Dus twijfel is belangrijk voor een kunstenaar?
Voor een goede kunstenaar is twijfel noodzakelijk. Zonder twijfel verval je in maniërisme of betekenisloze productie. Een kunstenaar produceert nooit alleen maar. Ik kan niet eerst een concept bedenken en dat dan zonder aarzelen precies volgens plan uitvoeren. Als ik dat probeer, lijd ik het hele proces lang; mijn hersenen en hart zijn leeg. ik noem mezelf weleens een knutselares; voor mij ligt de betekenis in het maken. Bij elke stap je afvragen of het goed is, of het interessant is. De handen en het lichaam vertellen je dingen die geen enkele twijfel weg kan nemen.

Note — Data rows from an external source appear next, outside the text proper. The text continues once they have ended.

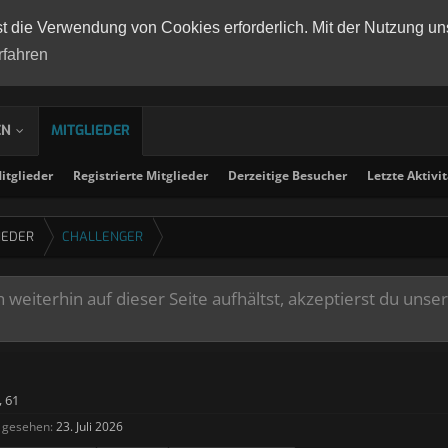
st die Verwendung von Cookies erforderlich. Mit der Nutzung un
rfahren
EN
MITGLIEDER
tglieder
Registrierte Mitglieder
Derzeitige Besucher
Letzte Aktivi
IEDER
CHALLENGER
weiterhin auf dieser Seite aufhältst, akzeptierst du unse
, 61
t gesehen:
23. Juli 2026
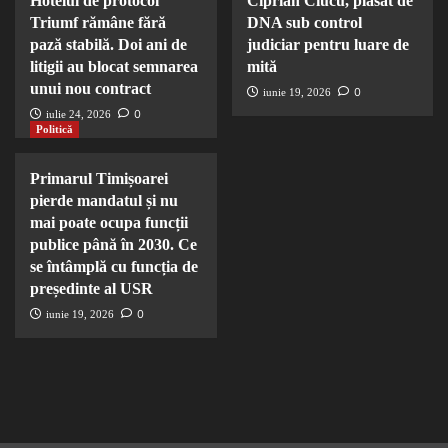
Hotelul de protocol
Ciprian Ciucu, plasat de
Triumf rămâne fără
DNA sub control
pază stabilă. Doi ani de
judiciar pentru luare de
litigii au blocat semnarea
mită
unui nou contract
0
iunie 19, 2026
0
iulie 24, 2026
Politică
Primarul Timișoarei
pierde mandatul și nu
mai poate ocupa funcții
publice până în 2030. Ce
se întâmplă cu funcția de
președinte al USR
0
iunie 19, 2026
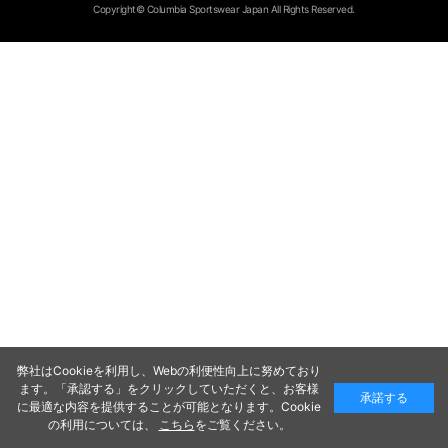
Copyright© Columbia Sportswear Japan All Rights Reserved.
弊社はCookieを利用し、Webの利便性向上に努めており
ます。「承認する」をクリックしていただくと、お客様
承諾する
に最適な内容を提供することが可能となります。Cookie
の利用については、
こちら
をご覧ください。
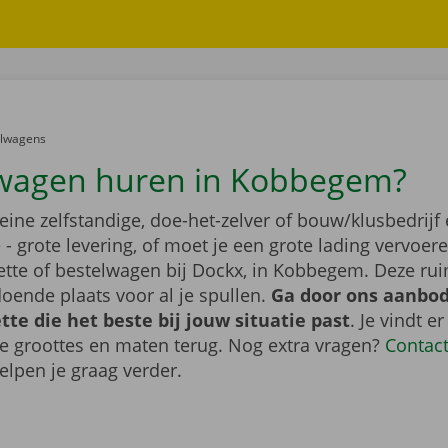
er:
elwagens
wagen huren in Kobbegem?
leine zelfstandige, doe-het-zelver of bouw/klusbedrijf 
- grote levering, of moet je een grote lading vervoe
tte of bestelwagen bij Dockx, in Kobbegem. Deze r
oende plaats voor al je spullen.
Ga door ons aanbod
te die het beste bij jouw situatie past
. Je vindt er
de groottes en maten terug. Nog extra vragen?
Contac
elpen je graag verder.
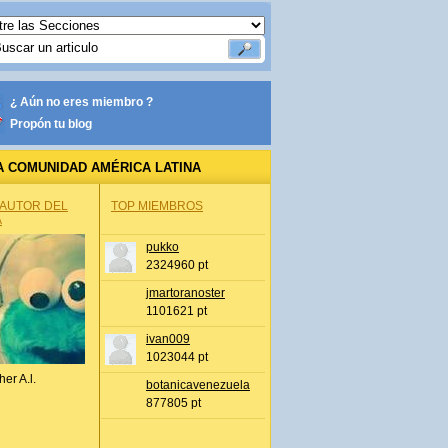
¿ Aún no eres miembro ?
Propón tu blog
A COMUNIDAD AMÉRICA LATINA
 AUTOR DEL
TOP MIEMBROS
A
pukko
2324960 pt
jmartoranoster
1101621 pt
ivan009
1023044 pt
her A.l.
botanicavenezuela
877805 pt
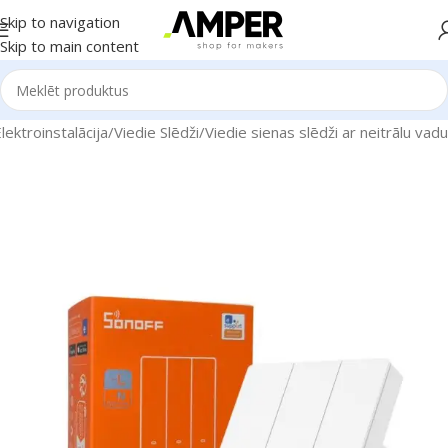
Skip to navigation
Skip to main content
ektroinstalācija
/
Viedie Slēdži
/
Viedie sienas slēdži ar neitrālu vadu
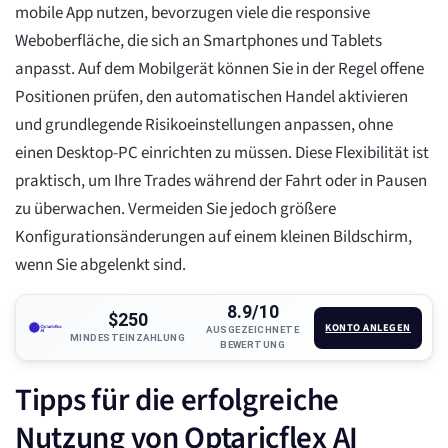
mobile App nutzen, bevorzugen viele die responsive
Weboberfläche, die sich an Smartphones und Tablets
anpasst. Auf dem Mobilgerät können Sie in der Regel offene
Positionen prüfen, den automatischen Handel aktivieren
und grundlegende Risikoeinstellungen anpassen, ohne
einen Desktop-PC einrichten zu müssen. Diese Flexibilität ist
praktisch, um Ihre Trades während der Fahrt oder in Pausen
zu überwachen. Vermeiden Sie jedoch größere
Konfigurationsänderungen auf einem kleinen Bildschirm,
wenn Sie abgelenkt sind.
8.9/10
$250
KONTO ANLEGEN
AUSGEZEICHNETE
MINDESTEINZAHLUNG
BEWERTUNG
Tipps für die erfolgreiche
Nutzung von Optaricflex AI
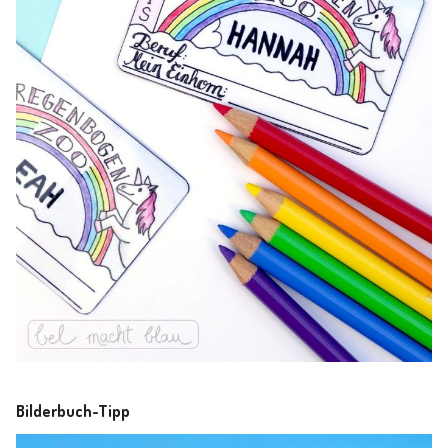
Bilderbuch-Tipp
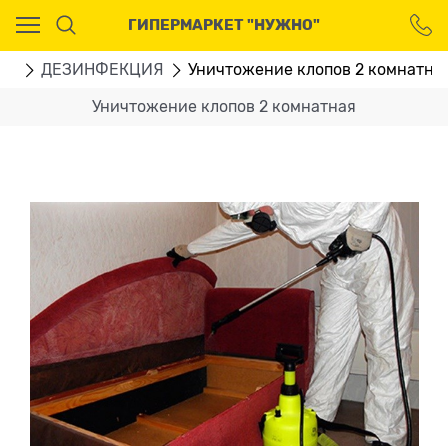
Ваш город - Москва,
ГИПЕРМАРКЕТ "НУЖНО"
угадали?
ДА
НЕТ
ГИ
ДЕЗИНФЕКЦИЯ
Уничтожение клопов 2 комнатна
Уничтожение клопов 2 комнатная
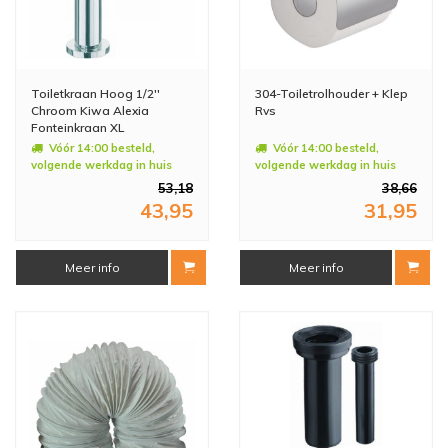
Toiletkraan Hoog 1/2''
304-Toiletrolhouder + Klep
Chroom Kiwa Alexia
Rvs
Fonteinkraan XL
Vóór 14:00 besteld,
Vóór 14:00 besteld,
volgende werkdag in huis
volgende werkdag in huis
53,18
38,66
43,95
31,95
Meer info
Meer info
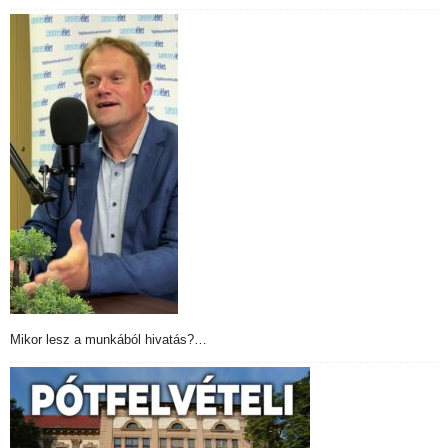
Mikor lesz a munkából hivatás?…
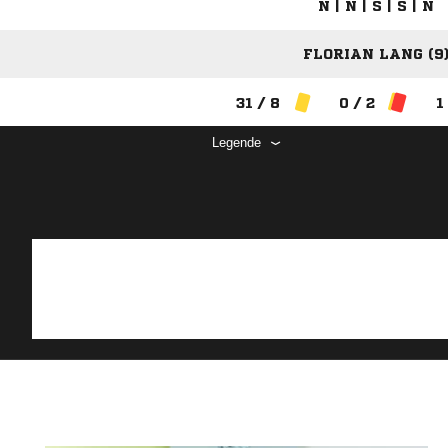
N | N | S | S | N
FLORIAN LANG (9
31 / 8
0 / 2
1
Legende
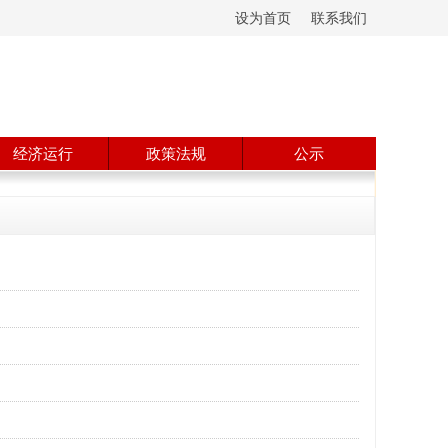
设为首页
联系我们
经济运行
政策法规
公示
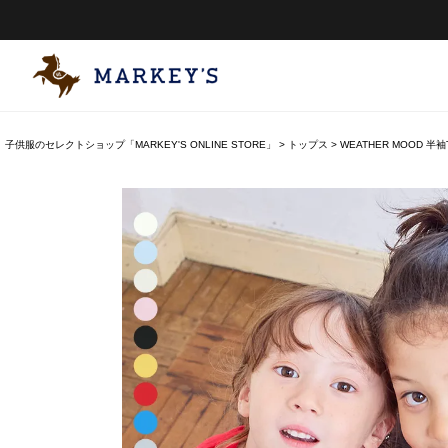
子供服のセレクトショップ「MARKEY'S ONLINE STORE」
トップス
WEATHER MOOD 半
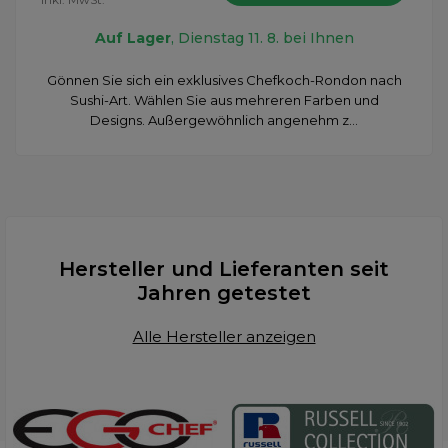
Auf Lager
, Dienstag 11. 8. bei Ihnen
Gönnen Sie sich ein exklusives Chefkoch-Rondon nach
Sushi-Art. Wählen Sie aus mehreren Farben und
Designs. Außergewöhnlich angenehm z...
Hersteller und Lieferanten seit
Jahren getestet
Alle Hersteller anzeigen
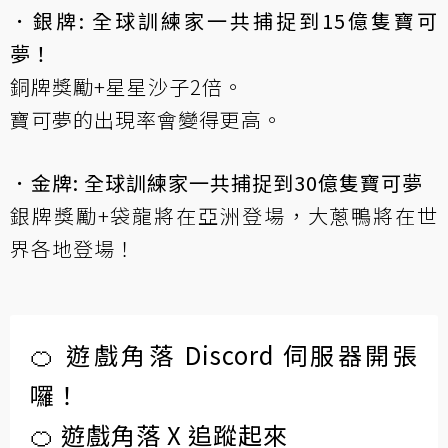
．銀牌: 全球訓練家一共捕捉到15億隻寶可
夢！
銅牌獎勵+星星沙子2倍。
寶可夢的出現率會變得更高。
．金牌: 全球訓練家一共捕捉到30億隻寶可夢
銀牌獎勵+袋龍將在亞洲登場，大蔥鴨將在世
界各地登場！
🍊 遊戲角落 Discord 伺服器開張
囉！
🍊 遊戲角落 X 追蹤起來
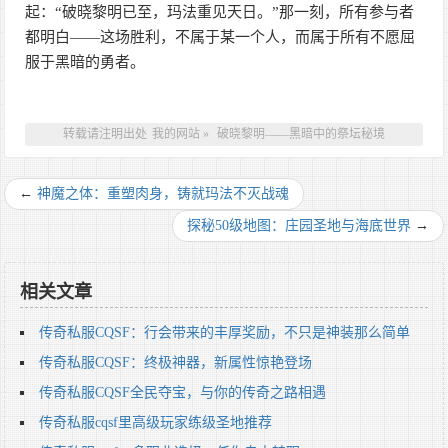
起：“破晓黎明已至，玛法重见天日。”那一刻，所有参与者
都明白——这场胜利，不属于某一个人，而属于所有不愿屈
服于黑暗的勇者。
转载请注明出处
我的网站
»
破晓黎明——黑暗中的祭坛秘境
←
神魔之体：重塑肉身，铸就玛法不灭战魂
探秘50级地图：庄园圣地与海底世界
→
相关文章
传奇私服CQSF：行会带来的丰厚奖励，不只是神装那么简单
传奇私服CQSF：终极神器，新属性惊艳登场
传奇私服CQSF全民夺宝，与你的传奇之路相遇
传奇私服cqsf里高级玩家练级圣地推荐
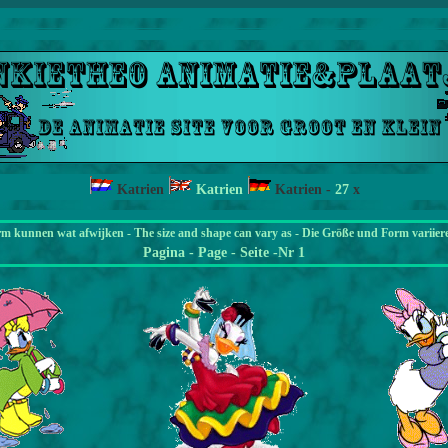
Katrien
Katrien
Katrien
-
27
x
rm kunnen wat afwijken - The size and shape can vary as - Die Größe und Form variier
Pagina
- Page - Seite -Nr 1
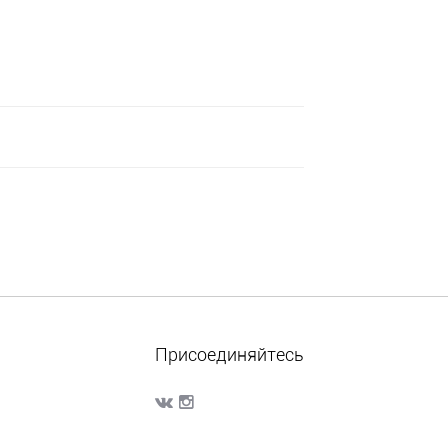
Присоединяйтесь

Je kunt dat ook omschrijven als blijven kijken. Van Gogh heeft een heleboel bloemen geschilderd, en hij bleef kijken, hij bleef zich afvragen: is dit groen, of zit er ook een beetje bruin bij? Een goede kunstenaar leert twijfels wakker te maken. Maar dat is een goede vorm van twijfel. Er is ook slechte twijfel, waar ik veel aan lijd. Dan verval ik in nihilisme en wil ik helemaal niets meer. De Twijfel Tafel is een manier om de balans te vinden, om er iets goeds van te maken. Misschien is dit wel het begin van een langdurig nieuw project.